Reproduce, word for word, every line starting at the line that contains "का कलम पढ़ें" and ending with the final line of the entries.

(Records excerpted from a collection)
________
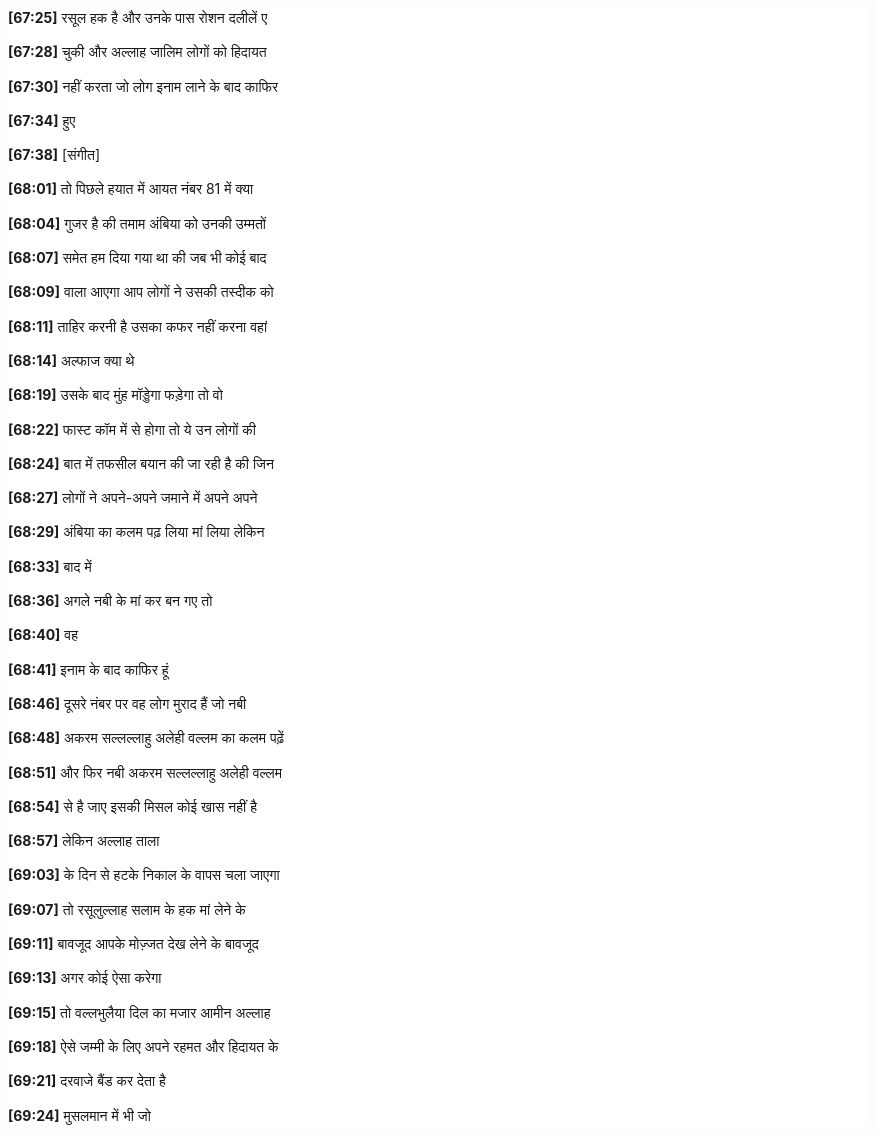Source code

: **[67:25]** रसूल हक है और उनके पास रोशन दलीलें ए

**[67:28]** चुकी और अल्लाह जालिम लोगों को हिदायत

**[67:30]** नहीं करता जो लोग इनाम लाने के बाद काफिर

**[67:34]** हुए

**[67:38]** [संगीत]

**[68:01]** तो पिछले हयात में आयत नंबर 81 में क्या

**[68:04]** गुजर है की तमाम अंबिया को उनकी उम्मतों

**[68:07]** समेत हम दिया गया था की जब भी कोई बाद

**[68:09]** वाला आएगा आप लोगों ने उसकी तस्दीक को

**[68:11]** ताहिर करनी है उसका कफर नहीं करना वहां

**[68:14]** अल्फाज क्या थे

**[68:19]** उसके बाद मुंह मॉड्डेगा फड़ेगा तो वो

**[68:22]** फास्ट कॉम में से होगा तो ये उन लोगों की

**[68:24]** बात में तफसील बयान की जा रही है की जिन

**[68:27]** लोगों ने अपने-अपने जमाने में अपने अपने

**[68:29]** अंबिया का कलम पढ़ लिया मां लिया लेकिन

**[68:33]** बाद में

**[68:36]** अगले नबी के मां कर बन गए तो

**[68:40]** वह

**[68:41]** इनाम के बाद काफिर हूं

**[68:46]** दूसरे नंबर पर वह लोग मुराद हैं जो नबी

**[68:48]** अकरम सल्लल्लाहु अलेही वल्लम का कलम पढ़ें

**[68:51]** और फिर नबी अकरम सल्लल्लाहु अलेही वल्लम

**[68:54]** से है जाए इसकी मिसल कोई खास नहीं है

**[68:57]** लेकिन अल्लाह ताला

**[69:03]** के दिन से हटके निकाल के वापस चला जाएगा

**[69:07]** तो रसूलुल्लाह सलाम के हक मां लेने के

**[69:11]** बावजूद आपके मोज़्जत देख लेने के बावजूद

**[69:13]** अगर कोई ऐसा करेगा

**[69:15]** तो वल्लभुलैया दिल का मजार आमीन अल्लाह

**[69:18]** ऐसे जम्मी के लिए अपने रहमत और हिदायत के

**[69:21]** दरवाजे बैंड कर देता है

**[69:24]** मुसलमान में भी जो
________
WRITTEN ANSWER
**[68:48]** अकरम सल्लल्लाहु अलेही वल्लम का कलम पढ़ें

**[68:51]** और फिर नबी अकरम सल्लल्लाहु अलेही वल्लम

**[68:54]** से है जाए इसकी मिसल कोई खास नहीं है

**[68:57]** लेकिन अल्लाह ताला

**[69:03]** के दिन से हटके निकाल के वापस चला जाएगा

**[69:07]** तो रसूलुल्लाह सलाम के हक मां लेने के

**[69:11]** बावजूद आपके मोज़्जत देख लेने के बावजूद

**[69:13]** अगर कोई ऐसा करेगा

**[69:15]** तो वल्लभुलैया दिल का मजार आमीन अल्लाह

**[69:18]** ऐसे जम्मी के लिए अपने रहमत और हिदायत के

**[69:21]** दरवाजे बैंड कर देता है

**[69:24]** मुसलमान में भी जो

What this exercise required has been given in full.